Gemeenten hebben het toezicht op de hulp en ondersteuning die zij geven via de Wet maatschappelijke ondersteuning (Wmo), nog steeds niet verbeterd.  De Inspectie Gezondheidszorg en Jeugd (IGJ) dringt aan op het snel invoeren van de aangekondigde gemeenschappelijke visie op het Wmo-toezicht. 

Vorige jaren schreef de inspectie ook al dat de kwaliteit van het Wmo-toezicht laag is. Dit beeld is niet veranderd. Ook zijn er per gemeente veel verschillen. Dit baseert de IGJ op basis van informatie van ruim 70% van de gemeenten. Daarom kijkt de IGJ met verwachting uit naar verbeteringen die dit jaar werden aangekondigd door staatsecretaris Van Ooijen (Volksgezondheid, Welzijn en Sport). Daarmee wordt een belangrijke stap gezet richting goed en onafhankelijk Wmo-toezicht bij alle gemeenten en samenwerking tussen gemeenten in het Wmo-toezicht.

Gemiste kansen

De trend van gemeenten om het toezicht op de Wmo samen met andere gemeenten te doen zet langzaam maar gestaag door naar een kwart van de gemeenten. Dat heeft waarschijnlijk te maken met hun keuze om ook samen op te trekken in de inkoop voor de Wmo. Ook kan samenwerking bijdragen aan de onafhankelijkheid van het toezicht. De meeste gemeenten lieten vorig jaar het toezicht door een regionale GGD doen. De rest schakelde een andere externe partij in of regelde het toezicht zelf of anders.

Steeds meer Wmo-toezichthouders verzamelen onafhankelijk informatie om tot een eigen oordeel te komen. Toch heeft de helft van de toezichthouders geen invloed op het moment of de zwaarte van ingrijpen door een gemeente op de hulp of ondersteuning. Ook gebruiken gemeenten het Wmo-toezicht weinig bij het opstellen of aanpassen van hun Wmo-beleid. Veel gemeenten plannen de uitvoering en financiering niet of niet goed. Dit is een gemiste kans om het toezicht en de toezichthouder een goede basis te geven.  

Weinig openbaar

Slechts iets meer dan de helft van de toezichthouders stelt een jaarrapport op. Ook het openbaar maken van toezichtrapporten en maatregelen krijgt weinig aandacht. Zo’n 60 procent van de gemeenten maakt rapporten en maatregelen nog steeds niet openbaar. Het grootste deel van die gemeenten kiest daar jammer genoeg ook bewust voor. Daarmee blijft verantwoording en transparantie een zwak punt in de kwaliteit van de Wmo-ondersteuning en het toezicht daarop.
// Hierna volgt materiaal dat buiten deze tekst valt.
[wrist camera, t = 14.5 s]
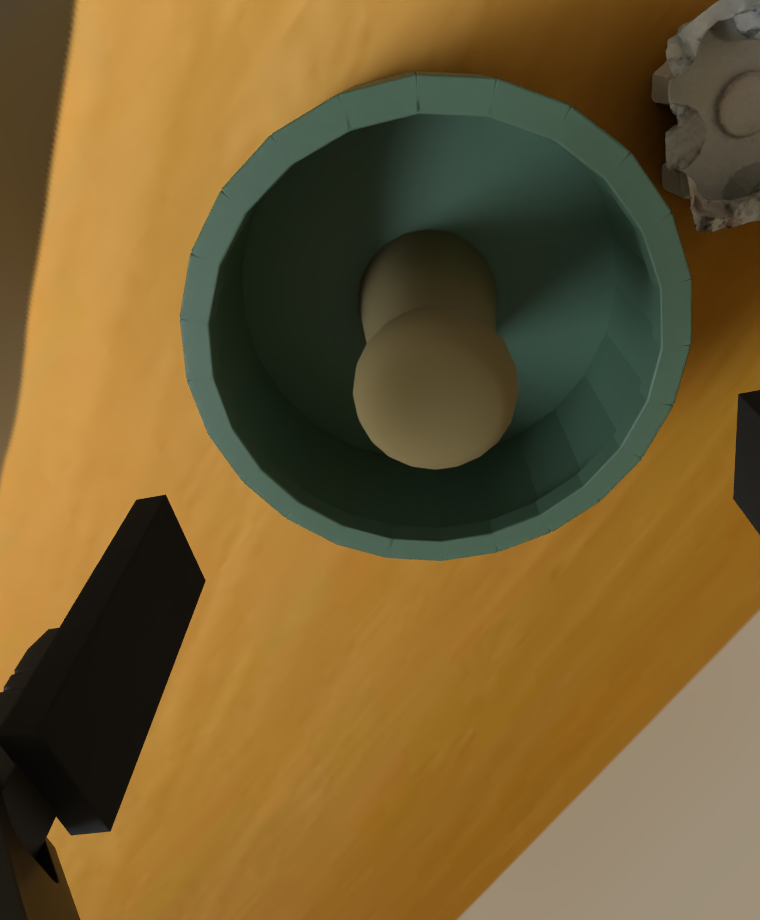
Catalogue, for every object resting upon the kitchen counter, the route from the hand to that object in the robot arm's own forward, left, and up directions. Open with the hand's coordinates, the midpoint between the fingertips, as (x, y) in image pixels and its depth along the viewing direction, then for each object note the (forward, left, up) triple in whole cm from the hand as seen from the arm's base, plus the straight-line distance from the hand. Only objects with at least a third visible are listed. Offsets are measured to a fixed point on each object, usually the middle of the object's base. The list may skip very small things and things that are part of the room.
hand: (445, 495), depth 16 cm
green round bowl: (0, 0, -17) cm, 17 cm away
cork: (0, 0, -16) cm, 16 cm away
Weinig meldingen calamiteiten en incidenten

De uitvoerders van de hulp en ondersteuning moeten calamiteiten en geweldsincidenten melden. Dat is verplicht. Maar elk jaar zegt bijna een derde van de gemeenten helemaal geen calamiteiten gemeld te krijgen. De IGJ denkt dat het werkelijke aantal calamiteiten en incidenten hoger ligt dan gemeld.

Goed toezicht bestaat uit proactief en reactief toezicht. Vaak houdt de toezichthouder alleen reactief toezicht, pas na meldingen. Zonder meldingen kan dat betekenen dat er in die gemeenten bijna geen Wmo-toezicht is.

Gemeenschappelijke visie

De IGJ dringt aan op het snel invoeren van een gemeenschappelijke visie op het Wmo-toezicht. Daarmee kunnen alle gemeenten een belangrijke stap zetten richting goed en onafhankelijk Wmo-toezicht.